Erich Vieth is an attorney focusing on civil rights (including First Amendment), consumer law litigation and appellate practice. At this website often writes about censorship, corporate news media corruption and cognitive science. He is also a working musician, artist and a writer, having founded Dangerous Intersection in 2006. Erich lives in St. Louis, Missouri with his two daughters.

This Post Has 3 Comments

  1. Avatar of Erich Vieth
    Erich Vieth

    The rhetoric of the Obama Administration stands in stark contrast to that of the Bush Administration regarding the need to test and disclose commonly used chemicals, according to Common Dreams:

    "Of the 84,000 chemicals in commercial use in the United States — from flame retardants in furniture to household cleaners — nearly 20 percent are secret, according to the Environmental Protection Agency, their names and physical properties guarded from consumers and virtually all public officials under a little-known federal provision. The policy was designed 33 years ago to protect trade secrets in a highly competitive industry. But critics — including the Obama administration — say the secrecy has grown out of control, making it impossible for regulators to control potential dangers or for consumers to know which toxic substances they might be exposed to. . . Of the secret chemicals, 151 are made in quantities of more than 1 million tons a year and 10 are used specifically in children's products, according to the EPA."

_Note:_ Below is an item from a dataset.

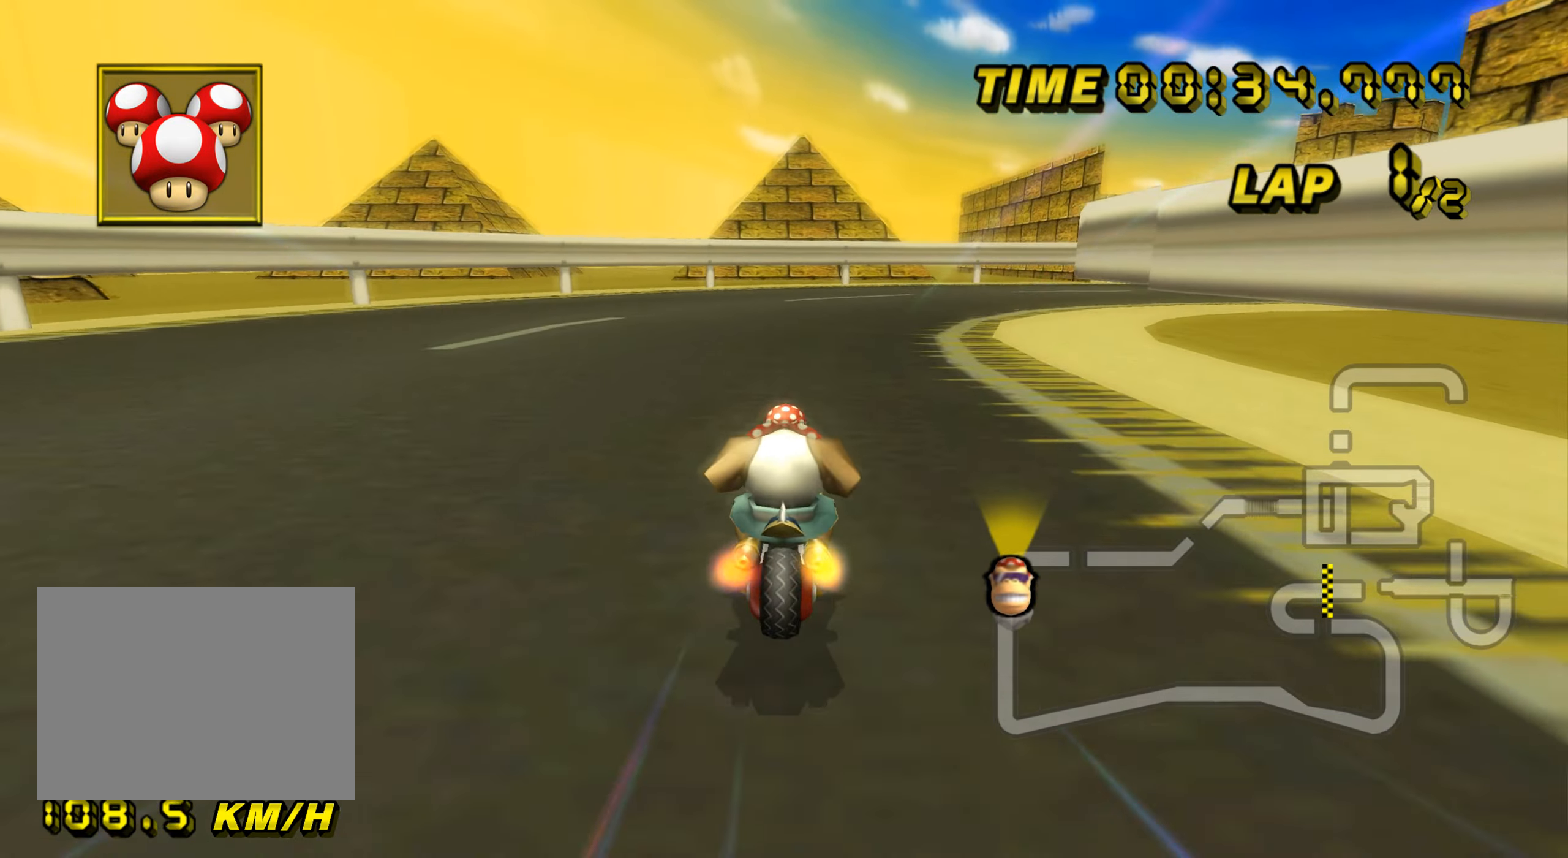
{"buttons": ["A", "R1"], "left_stick": "up-left", "events": [[400, "left_stick", "up-left"]]}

    http://www.commondreams.org/headline/2010/01/04-3

  2. Avatar of Erich Vieth
    Erich Vieth

    From a story by a man whose tumor luckily proved to be benign (but this episode got him wondering about the chemicals in our environment):

    "In his book "The Omnivore’s Dilemma," Michael Pollan outlines the way our industrial food chain floats on an ocean of cheap oil. This is also true of our vast array of consumer products. Although coal companies in the mid-1800s were processing coal gas for lighting and synthesizing other products like dyes, this was but a baby step compared to what happened a hundred years later. Since World War II, Big Oil and, more recently, Big Coal and Big Natural Gas, have supplied our economy not just with energy for our homes and cars but with the very building blocks of our domestic lives: not only our plastics but our fertilizers and pesticides, our furniture, our personal care products, even our clothing. Consider this: in the last 25 years, the country’s consumption of synthetic chemicals has increased 8,200 percent.

    The trouble with such rapid proliferation of products made from petrochemicals, of course, has been that the production and use of synthetic chemicals has vastly outpaced our ability to monitor their effects on our health and the environment. We learned to love what chemicals could make; we just never bothered to wonder if there could be a downside. By the mid-1970s, there were some 62,000 chemicals in use; today the number is thought to be closer to 80,000. The EPA has a full set of toxicity information for just 7 percent of these chemicals, and the U.S. chemical industry, a $637-billion-a-year business, is so woefully underregulated that 99 percent of chemicals in use today have never been tested for their effects on human health. Fewer than 3 percent of these chemicals have ever been tested for carcinogenicity. Far fewer (or none) have been assessed for their effect on things like the human endocrine system or reproductive health."